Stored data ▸
····················
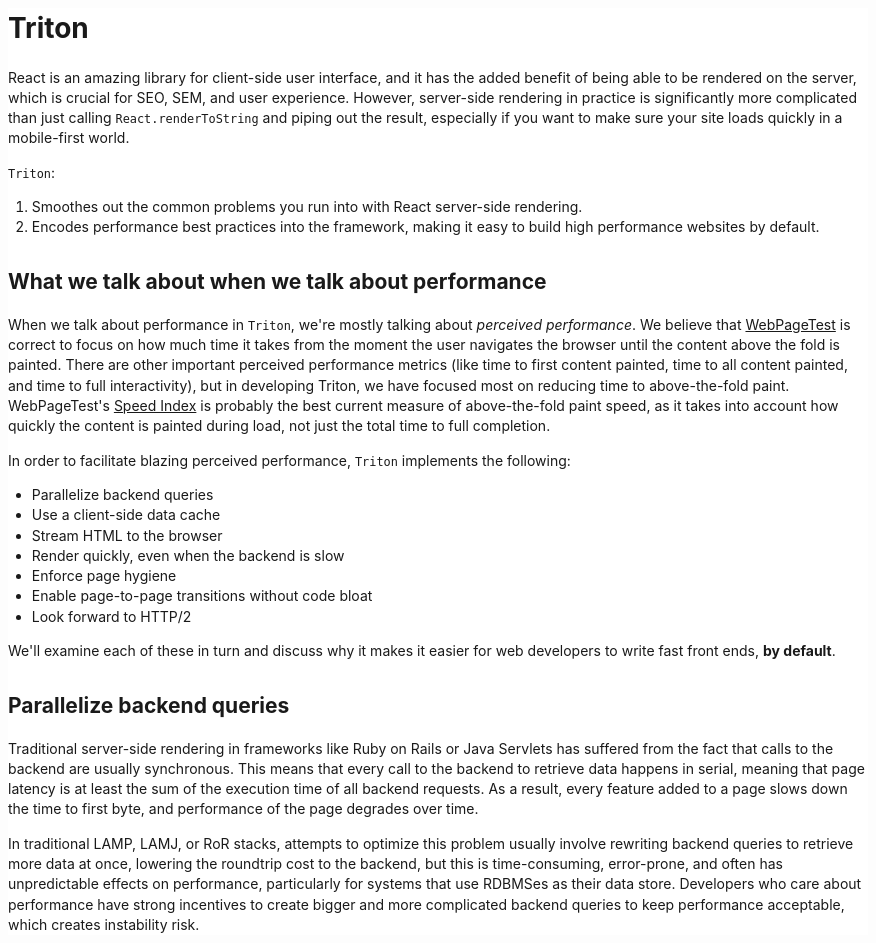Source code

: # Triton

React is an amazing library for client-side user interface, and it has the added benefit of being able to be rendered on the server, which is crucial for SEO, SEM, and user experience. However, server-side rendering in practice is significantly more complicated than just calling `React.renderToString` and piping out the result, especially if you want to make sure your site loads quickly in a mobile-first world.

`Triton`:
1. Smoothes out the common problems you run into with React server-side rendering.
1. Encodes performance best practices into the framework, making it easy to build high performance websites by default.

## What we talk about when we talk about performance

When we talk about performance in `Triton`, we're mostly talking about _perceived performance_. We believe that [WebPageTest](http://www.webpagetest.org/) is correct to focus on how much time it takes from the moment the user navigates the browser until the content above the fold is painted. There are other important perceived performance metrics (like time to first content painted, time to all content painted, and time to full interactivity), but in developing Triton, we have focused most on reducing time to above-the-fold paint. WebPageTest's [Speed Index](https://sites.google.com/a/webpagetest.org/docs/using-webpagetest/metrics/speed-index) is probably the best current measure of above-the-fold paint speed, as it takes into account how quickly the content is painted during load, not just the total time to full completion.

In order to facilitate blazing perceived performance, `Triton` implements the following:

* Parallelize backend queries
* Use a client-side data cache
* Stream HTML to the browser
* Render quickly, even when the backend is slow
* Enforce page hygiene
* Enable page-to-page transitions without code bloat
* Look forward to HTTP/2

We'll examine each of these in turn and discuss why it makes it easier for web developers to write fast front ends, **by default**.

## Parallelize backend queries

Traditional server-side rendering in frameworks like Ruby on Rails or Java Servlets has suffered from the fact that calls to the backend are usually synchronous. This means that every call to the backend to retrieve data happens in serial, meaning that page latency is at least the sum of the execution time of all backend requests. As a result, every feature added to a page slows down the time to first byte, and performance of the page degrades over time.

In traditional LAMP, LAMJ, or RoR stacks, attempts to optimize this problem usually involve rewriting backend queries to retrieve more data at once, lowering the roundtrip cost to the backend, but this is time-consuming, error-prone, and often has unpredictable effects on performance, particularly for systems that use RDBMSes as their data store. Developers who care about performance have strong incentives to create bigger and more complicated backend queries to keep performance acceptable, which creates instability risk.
····················
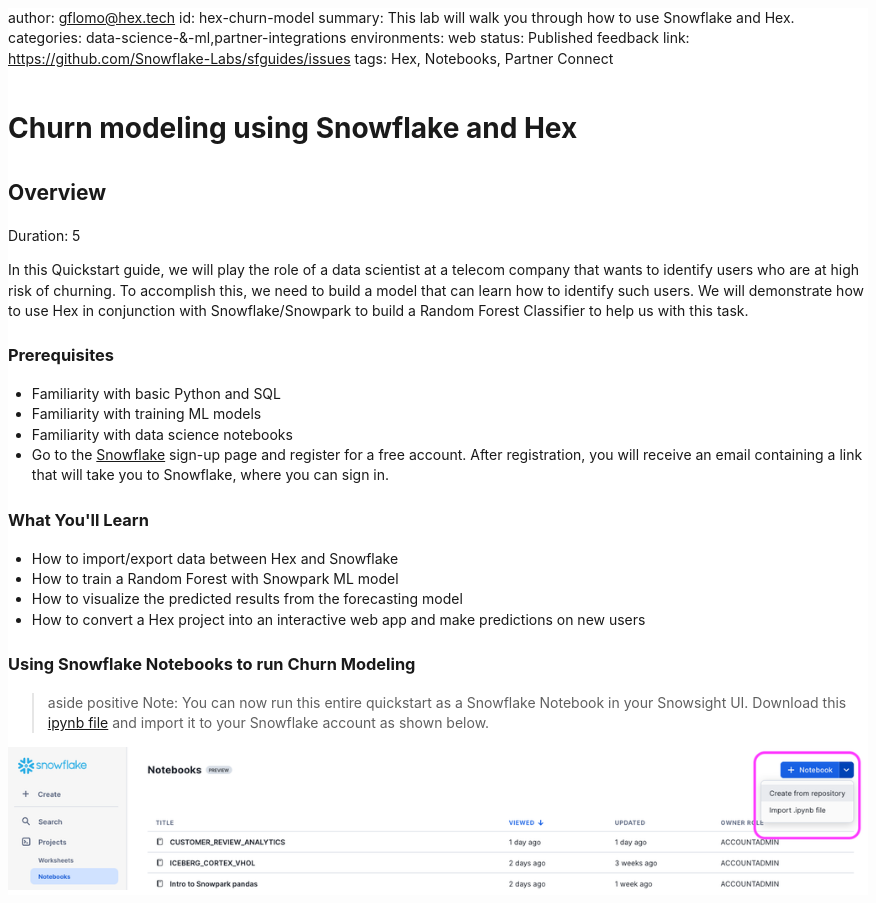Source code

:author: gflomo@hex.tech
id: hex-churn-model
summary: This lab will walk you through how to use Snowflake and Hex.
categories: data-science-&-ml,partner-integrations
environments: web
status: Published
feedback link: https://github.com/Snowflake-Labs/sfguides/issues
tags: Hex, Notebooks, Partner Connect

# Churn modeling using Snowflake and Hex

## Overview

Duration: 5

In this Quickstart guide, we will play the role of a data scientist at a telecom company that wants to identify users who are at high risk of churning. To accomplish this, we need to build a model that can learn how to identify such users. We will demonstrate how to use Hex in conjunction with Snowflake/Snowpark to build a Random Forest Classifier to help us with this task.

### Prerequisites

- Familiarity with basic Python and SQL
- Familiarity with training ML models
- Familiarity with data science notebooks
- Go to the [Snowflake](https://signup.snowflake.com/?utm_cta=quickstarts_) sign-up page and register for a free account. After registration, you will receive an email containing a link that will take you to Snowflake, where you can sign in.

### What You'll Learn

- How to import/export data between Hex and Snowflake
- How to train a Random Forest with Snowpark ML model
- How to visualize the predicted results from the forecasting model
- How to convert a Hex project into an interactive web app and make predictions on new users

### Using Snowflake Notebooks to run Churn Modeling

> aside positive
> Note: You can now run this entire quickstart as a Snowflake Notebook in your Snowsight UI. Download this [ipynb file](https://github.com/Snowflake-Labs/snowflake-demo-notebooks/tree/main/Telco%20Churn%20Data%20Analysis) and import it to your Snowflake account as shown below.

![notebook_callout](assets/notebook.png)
····················
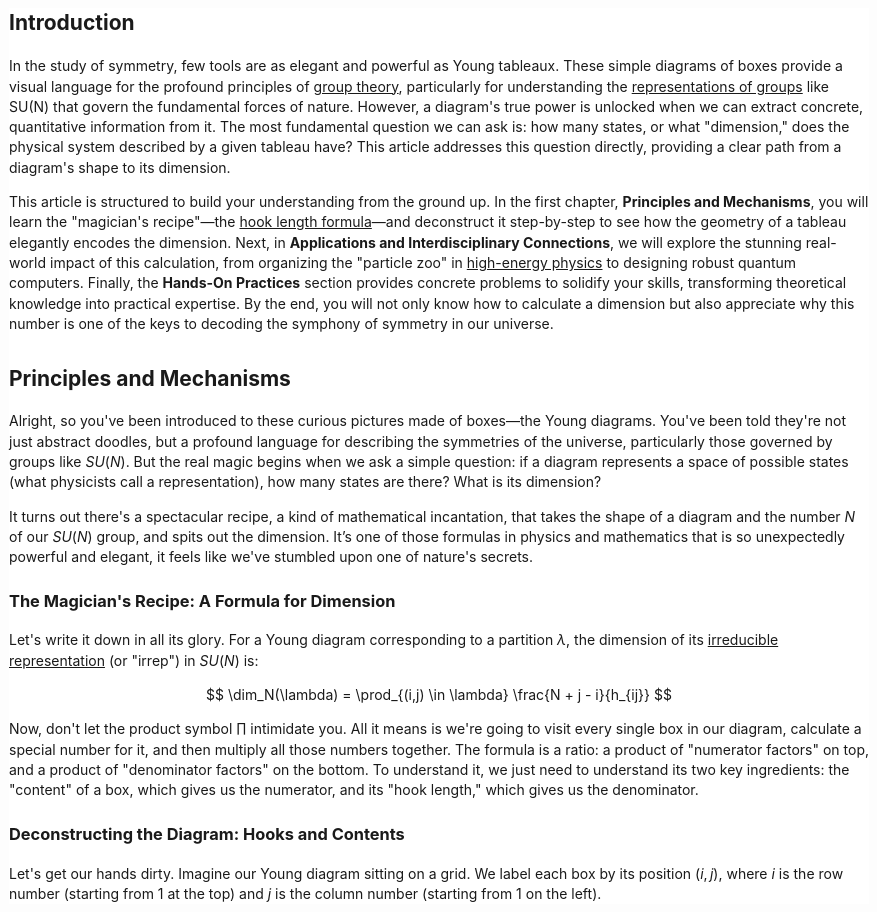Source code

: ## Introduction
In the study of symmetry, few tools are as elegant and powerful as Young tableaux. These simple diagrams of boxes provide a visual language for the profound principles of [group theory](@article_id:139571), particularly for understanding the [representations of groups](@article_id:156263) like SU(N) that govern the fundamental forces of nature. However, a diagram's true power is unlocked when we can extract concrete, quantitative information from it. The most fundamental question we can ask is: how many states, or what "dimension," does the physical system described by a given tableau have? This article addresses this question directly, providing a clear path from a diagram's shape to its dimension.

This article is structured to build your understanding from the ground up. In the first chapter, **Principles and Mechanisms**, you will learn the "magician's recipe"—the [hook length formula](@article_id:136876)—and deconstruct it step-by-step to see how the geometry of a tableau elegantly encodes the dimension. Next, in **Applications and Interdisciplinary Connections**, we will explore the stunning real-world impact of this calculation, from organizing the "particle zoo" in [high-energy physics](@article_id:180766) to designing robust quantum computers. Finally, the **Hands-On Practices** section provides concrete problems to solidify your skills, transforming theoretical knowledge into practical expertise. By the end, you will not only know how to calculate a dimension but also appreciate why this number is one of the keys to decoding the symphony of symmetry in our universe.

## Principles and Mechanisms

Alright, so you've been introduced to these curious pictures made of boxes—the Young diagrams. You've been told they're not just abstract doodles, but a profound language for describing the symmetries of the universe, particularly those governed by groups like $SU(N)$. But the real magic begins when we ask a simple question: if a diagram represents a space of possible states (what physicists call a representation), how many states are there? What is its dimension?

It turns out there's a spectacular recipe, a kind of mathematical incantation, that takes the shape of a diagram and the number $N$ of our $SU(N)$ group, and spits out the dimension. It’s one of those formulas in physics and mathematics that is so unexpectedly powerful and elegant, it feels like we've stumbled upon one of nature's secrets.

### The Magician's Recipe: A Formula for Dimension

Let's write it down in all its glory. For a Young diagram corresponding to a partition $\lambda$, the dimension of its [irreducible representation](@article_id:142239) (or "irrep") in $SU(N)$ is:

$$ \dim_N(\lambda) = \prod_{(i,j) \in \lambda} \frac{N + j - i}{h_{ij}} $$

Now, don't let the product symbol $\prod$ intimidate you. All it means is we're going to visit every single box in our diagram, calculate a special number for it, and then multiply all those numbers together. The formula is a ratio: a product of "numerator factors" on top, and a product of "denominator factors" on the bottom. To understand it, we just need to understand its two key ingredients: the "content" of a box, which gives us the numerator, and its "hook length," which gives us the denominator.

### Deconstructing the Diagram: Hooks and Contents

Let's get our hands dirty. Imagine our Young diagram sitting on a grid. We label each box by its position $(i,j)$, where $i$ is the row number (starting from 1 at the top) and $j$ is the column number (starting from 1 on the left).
····················
Required work ▸ Please copy out everything in the records from the line containing "Let's write it" down to the line containing "### Deconstructing the", switching "formula" to "expression" and leaving everything else as it is.

Exercise response ▸
Let's write it down in all its glory. For a Young diagram corresponding to a partition $\lambda$, the dimension of its [irreducible representation](@article_id:142239) (or "irrep") in $SU(N)$ is:

$$ \dim_N(\lambda) = \prod_{(i,j) \in \lambda} \frac{N + j - i}{h_{ij}} $$

Now, don't let the product symbol $\prod$ intimidate you. All it means is we're going to visit every single box in our diagram, calculate a special number for it, and then multiply all those numbers together. The expression is a ratio: a product of "numerator factors" on top, and a product of "denominator factors" on the bottom. To understand it, we just need to understand its two key ingredients: the "content" of a box, which gives us the numerator, and its "hook length," which gives us the denominator.

### Deconstructing the Diagram: Hooks and Contents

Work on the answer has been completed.